PKO Ekstraklasa: Problemy Śląska Wrocław! Cracovia odwróciła losy spotkania z wicemistrzem Polski
Śląsk Wrocław od początku sezonu pozostaje drużyną, która nie zdołała jeszcze zdobyć kompletu punktów. Obecny wicemistrz kraju w ramach 11. kolejki PKO Ekstraklasy podejmował Cracovię, która zdołała odwrócić losy spotkania i to „Pasy” dopisały sobie kolejny tryumf.
Podopieczni Jacka Magiery po zdobyciu mistrzostwa Polski tkwią w piłkarskim maraźmie, gdyż Trójkolorowi przez 11. serii gier nie potrafili w żadnym z nich pokonać swojego rywala, a w związku z tym to oni z 4. punktami zamykają ligową tabelę. Wydawało się, że ich moment zwroty może nastąpić wraz z końcem spotkania z Cracovią, lecz 3. drużyna Ekstraklasy nie pozostawiła złudzeń nikomu na Tarczyński Arena. Podopieczni Dawida Kroczka uparcie walczą o miejsce w czołówce ligi, gdyż obecnie zajmują ostatni stopień podium z liczbą 23. zgromadzonych punktów.

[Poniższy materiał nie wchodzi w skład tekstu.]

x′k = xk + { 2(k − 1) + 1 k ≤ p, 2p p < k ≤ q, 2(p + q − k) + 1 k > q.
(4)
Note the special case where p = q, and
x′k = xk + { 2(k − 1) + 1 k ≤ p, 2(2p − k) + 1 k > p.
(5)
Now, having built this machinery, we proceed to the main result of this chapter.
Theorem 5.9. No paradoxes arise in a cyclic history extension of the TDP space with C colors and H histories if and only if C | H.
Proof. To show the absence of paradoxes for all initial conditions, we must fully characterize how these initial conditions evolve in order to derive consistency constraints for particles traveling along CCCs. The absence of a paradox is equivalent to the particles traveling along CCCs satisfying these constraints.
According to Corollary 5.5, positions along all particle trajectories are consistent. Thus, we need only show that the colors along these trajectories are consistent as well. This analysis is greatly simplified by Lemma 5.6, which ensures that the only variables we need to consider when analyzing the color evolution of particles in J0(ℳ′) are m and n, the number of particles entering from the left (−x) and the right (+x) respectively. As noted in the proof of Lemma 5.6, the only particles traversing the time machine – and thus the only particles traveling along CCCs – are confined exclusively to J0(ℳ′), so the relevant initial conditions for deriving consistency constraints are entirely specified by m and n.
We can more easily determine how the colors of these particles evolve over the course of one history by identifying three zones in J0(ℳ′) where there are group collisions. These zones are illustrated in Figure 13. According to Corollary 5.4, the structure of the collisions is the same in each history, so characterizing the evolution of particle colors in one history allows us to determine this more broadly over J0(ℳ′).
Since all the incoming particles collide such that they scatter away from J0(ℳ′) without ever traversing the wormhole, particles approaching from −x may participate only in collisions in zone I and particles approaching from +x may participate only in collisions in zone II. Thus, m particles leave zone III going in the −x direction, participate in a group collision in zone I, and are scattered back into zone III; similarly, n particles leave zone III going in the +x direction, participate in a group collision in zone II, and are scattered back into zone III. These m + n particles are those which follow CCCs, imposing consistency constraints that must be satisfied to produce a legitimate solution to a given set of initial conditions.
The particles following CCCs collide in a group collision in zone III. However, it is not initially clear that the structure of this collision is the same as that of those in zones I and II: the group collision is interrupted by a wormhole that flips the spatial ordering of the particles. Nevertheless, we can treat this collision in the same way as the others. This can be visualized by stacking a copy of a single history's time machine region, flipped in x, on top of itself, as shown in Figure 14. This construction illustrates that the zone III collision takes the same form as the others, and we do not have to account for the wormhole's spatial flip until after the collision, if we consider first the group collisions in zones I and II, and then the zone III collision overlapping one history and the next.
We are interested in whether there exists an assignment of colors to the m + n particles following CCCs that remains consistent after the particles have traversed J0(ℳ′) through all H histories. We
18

Gospodarze weszli w mecz w niemalże wymarzony sposób, gdyż już po ośmiu minutach dwukrotnie cieszyli się ze strzelonych goli. W 2. minucie Petr Schwarz posłał świetne dośrodkowanie na głowę Simeona Petrowa, a już sześć minut później, Tommaso Guercio po zamieszaniu w polu karnym „Pasów” z bliskiej odległości trafił do siatki. Od tamtej chwili gra wicemistrza Polski zaczęła się psuć. Już w 20. minucie Cracovia wyszła z dobrą kontrtą, którą faulem w polu karnym zakończył Rafał Leszczyński, który kopnął zawodnika Cracovii. Arbiter główny podszedł do monitora VAR, lecz analiza tej sytuacji była ekspresowa, bowiem już za moment do wyegzekwowania wapna podszedł Benijamin Kallman i pewnie wykorzystał ten stały fragment.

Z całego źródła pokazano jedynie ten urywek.